* begin *

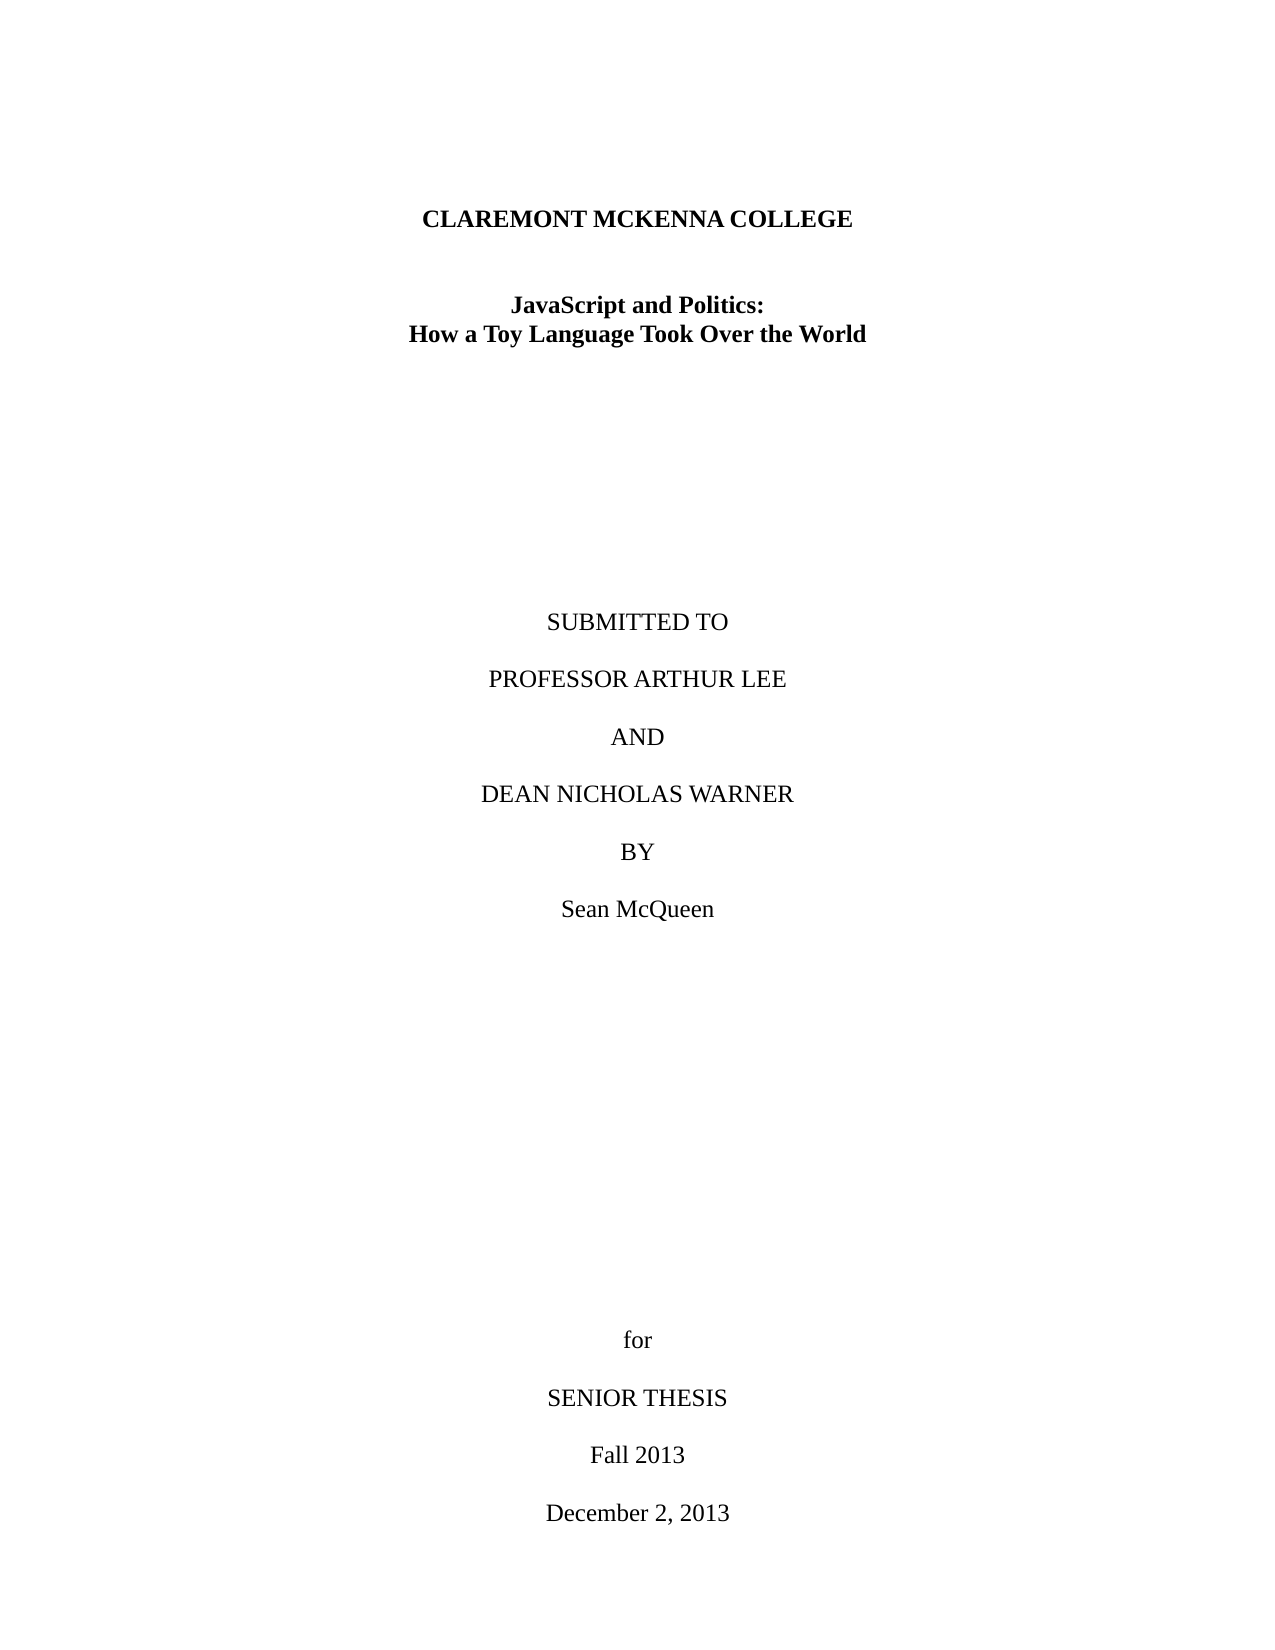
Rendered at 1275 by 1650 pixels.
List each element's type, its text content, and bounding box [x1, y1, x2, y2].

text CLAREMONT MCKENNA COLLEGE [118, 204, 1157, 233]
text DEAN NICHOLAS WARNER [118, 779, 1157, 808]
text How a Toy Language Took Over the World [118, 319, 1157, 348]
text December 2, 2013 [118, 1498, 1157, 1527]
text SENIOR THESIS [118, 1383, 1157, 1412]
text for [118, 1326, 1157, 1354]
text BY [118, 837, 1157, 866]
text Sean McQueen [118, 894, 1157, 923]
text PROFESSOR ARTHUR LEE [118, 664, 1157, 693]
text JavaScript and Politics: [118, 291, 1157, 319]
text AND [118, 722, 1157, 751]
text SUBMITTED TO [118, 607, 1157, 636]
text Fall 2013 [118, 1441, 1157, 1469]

* end *
* begin *

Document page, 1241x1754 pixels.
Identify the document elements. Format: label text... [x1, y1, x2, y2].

* end *

* [Given instruction]: Find each line of the records that contains the word "pixels" and copy those lines in full.

* [Worked answer]:
Rendered at 1275 by 1650 pixels.
Document page, 1241x1754 pixels.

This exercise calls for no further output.